* **About this task**:
Word for word, transcribe the data below from the line with "18: (179, 446)" to the line with "[00:00.900]", keeping both of those lines.

* **Given records**:
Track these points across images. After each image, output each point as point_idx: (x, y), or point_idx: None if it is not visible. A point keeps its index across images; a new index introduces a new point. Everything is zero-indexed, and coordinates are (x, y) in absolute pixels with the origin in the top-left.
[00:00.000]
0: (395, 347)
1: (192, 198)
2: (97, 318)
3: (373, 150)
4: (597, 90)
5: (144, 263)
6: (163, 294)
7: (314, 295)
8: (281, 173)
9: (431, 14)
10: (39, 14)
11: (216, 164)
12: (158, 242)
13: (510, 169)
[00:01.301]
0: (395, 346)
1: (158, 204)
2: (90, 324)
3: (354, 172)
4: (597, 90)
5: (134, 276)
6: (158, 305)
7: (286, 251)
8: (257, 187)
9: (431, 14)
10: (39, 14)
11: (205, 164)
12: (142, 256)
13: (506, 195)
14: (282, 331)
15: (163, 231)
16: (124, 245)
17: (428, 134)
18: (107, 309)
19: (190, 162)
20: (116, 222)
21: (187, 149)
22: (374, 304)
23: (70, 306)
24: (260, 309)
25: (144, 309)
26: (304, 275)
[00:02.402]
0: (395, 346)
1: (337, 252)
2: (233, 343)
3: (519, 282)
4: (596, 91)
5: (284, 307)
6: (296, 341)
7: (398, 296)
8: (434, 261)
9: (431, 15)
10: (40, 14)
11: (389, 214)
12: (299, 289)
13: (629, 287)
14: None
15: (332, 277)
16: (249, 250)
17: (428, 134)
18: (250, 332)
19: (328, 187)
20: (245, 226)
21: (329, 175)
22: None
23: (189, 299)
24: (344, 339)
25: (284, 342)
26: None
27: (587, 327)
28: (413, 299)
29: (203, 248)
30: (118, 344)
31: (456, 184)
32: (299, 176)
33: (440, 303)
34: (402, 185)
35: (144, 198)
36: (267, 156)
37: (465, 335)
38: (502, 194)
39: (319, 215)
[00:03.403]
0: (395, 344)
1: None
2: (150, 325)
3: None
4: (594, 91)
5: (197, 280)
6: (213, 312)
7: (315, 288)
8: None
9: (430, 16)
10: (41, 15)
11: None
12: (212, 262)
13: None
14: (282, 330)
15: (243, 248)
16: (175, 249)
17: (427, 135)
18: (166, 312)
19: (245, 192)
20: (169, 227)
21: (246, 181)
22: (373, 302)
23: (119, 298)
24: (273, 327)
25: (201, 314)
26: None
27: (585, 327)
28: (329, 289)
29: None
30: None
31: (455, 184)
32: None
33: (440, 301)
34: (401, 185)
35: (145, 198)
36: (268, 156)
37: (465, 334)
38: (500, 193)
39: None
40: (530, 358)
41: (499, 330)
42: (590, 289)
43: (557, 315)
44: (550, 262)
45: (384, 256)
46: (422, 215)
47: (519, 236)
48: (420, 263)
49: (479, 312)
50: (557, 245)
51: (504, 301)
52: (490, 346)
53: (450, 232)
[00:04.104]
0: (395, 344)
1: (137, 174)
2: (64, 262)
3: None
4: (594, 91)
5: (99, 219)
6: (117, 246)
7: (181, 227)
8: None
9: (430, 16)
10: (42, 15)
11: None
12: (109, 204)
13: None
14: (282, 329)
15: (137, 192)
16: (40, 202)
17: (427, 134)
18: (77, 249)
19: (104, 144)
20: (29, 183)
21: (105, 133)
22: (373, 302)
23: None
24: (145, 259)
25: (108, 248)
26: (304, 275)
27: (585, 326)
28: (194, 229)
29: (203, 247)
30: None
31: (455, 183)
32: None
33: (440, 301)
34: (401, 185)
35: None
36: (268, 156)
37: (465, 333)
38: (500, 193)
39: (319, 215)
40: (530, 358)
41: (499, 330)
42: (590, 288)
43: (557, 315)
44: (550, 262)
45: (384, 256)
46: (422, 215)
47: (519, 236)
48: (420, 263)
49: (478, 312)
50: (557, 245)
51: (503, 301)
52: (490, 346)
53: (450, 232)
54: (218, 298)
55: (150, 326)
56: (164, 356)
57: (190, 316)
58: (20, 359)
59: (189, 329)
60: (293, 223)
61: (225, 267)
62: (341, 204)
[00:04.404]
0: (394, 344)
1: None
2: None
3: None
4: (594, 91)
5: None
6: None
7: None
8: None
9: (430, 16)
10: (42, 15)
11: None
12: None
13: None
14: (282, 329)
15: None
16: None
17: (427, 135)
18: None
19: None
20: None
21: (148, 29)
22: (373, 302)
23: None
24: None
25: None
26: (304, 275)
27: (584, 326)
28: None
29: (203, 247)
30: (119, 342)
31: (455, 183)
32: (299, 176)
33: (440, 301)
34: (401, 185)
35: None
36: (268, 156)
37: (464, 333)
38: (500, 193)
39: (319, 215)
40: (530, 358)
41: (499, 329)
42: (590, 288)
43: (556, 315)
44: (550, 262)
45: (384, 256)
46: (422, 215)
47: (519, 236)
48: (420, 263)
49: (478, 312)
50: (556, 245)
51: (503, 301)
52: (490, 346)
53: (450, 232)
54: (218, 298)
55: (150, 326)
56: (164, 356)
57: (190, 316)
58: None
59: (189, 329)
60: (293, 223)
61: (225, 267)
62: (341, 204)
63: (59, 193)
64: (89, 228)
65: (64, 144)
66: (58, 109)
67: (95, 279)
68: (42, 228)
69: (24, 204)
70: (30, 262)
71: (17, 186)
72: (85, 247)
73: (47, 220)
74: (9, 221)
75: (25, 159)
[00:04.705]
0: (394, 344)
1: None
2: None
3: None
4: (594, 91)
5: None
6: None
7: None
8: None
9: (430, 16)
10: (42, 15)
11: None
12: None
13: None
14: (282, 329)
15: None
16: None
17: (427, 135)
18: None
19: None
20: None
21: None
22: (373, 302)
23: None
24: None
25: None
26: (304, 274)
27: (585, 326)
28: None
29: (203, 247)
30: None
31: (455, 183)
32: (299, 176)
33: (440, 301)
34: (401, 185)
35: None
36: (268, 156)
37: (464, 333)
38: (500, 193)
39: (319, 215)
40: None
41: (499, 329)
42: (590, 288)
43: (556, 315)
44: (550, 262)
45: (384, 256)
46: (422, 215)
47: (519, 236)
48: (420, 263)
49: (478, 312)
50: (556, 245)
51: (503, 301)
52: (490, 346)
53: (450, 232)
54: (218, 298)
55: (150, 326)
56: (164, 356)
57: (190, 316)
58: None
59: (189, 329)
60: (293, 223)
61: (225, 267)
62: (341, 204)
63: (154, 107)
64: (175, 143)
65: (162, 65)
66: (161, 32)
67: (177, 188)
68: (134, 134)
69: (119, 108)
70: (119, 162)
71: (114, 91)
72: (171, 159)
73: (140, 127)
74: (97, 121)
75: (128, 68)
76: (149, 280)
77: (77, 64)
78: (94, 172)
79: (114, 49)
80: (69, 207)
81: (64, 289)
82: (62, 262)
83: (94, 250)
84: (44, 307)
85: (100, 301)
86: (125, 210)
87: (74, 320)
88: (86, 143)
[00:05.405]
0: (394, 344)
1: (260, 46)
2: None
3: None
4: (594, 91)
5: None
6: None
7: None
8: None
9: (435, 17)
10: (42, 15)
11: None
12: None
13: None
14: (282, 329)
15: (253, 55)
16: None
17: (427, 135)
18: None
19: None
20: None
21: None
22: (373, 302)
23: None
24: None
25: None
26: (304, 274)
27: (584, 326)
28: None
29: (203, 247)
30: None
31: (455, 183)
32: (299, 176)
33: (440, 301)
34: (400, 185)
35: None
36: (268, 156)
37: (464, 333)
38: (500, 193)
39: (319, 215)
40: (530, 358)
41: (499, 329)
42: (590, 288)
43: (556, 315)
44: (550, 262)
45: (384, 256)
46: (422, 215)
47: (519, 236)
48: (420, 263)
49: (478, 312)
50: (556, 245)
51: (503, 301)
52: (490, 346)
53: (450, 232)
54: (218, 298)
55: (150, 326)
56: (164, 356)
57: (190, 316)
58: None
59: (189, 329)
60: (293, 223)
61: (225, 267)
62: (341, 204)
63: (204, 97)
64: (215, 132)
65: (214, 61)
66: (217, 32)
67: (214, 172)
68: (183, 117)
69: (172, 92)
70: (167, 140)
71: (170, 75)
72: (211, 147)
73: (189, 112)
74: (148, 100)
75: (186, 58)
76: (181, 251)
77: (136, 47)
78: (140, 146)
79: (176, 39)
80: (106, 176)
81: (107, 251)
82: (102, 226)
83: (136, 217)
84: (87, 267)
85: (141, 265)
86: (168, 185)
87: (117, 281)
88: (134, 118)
==
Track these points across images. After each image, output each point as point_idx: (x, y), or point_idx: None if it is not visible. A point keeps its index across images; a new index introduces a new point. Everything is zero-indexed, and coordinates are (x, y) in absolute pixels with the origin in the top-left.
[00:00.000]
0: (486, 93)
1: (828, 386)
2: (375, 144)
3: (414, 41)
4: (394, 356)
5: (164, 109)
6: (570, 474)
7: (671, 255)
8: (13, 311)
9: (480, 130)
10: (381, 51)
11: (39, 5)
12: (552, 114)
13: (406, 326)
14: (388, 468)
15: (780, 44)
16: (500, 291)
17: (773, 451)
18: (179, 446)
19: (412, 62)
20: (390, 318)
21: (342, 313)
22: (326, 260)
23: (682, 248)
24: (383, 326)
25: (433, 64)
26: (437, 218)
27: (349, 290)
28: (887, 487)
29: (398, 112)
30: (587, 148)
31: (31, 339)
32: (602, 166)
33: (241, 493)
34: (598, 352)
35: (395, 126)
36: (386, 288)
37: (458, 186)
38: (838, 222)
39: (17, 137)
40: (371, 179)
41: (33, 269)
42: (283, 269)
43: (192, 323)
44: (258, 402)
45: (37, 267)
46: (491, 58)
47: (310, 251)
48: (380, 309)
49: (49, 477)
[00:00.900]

* **Task answer**:
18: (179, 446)
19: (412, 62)
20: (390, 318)
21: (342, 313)
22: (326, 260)
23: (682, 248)
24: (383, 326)
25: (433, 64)
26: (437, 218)
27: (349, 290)
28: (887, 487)
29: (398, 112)
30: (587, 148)
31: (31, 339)
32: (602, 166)
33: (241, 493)
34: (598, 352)
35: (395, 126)
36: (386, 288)
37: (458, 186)
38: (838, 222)
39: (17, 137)
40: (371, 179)
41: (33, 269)
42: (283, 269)
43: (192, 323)
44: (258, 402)
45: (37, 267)
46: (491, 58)
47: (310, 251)
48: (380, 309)
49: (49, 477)
[00:00.900]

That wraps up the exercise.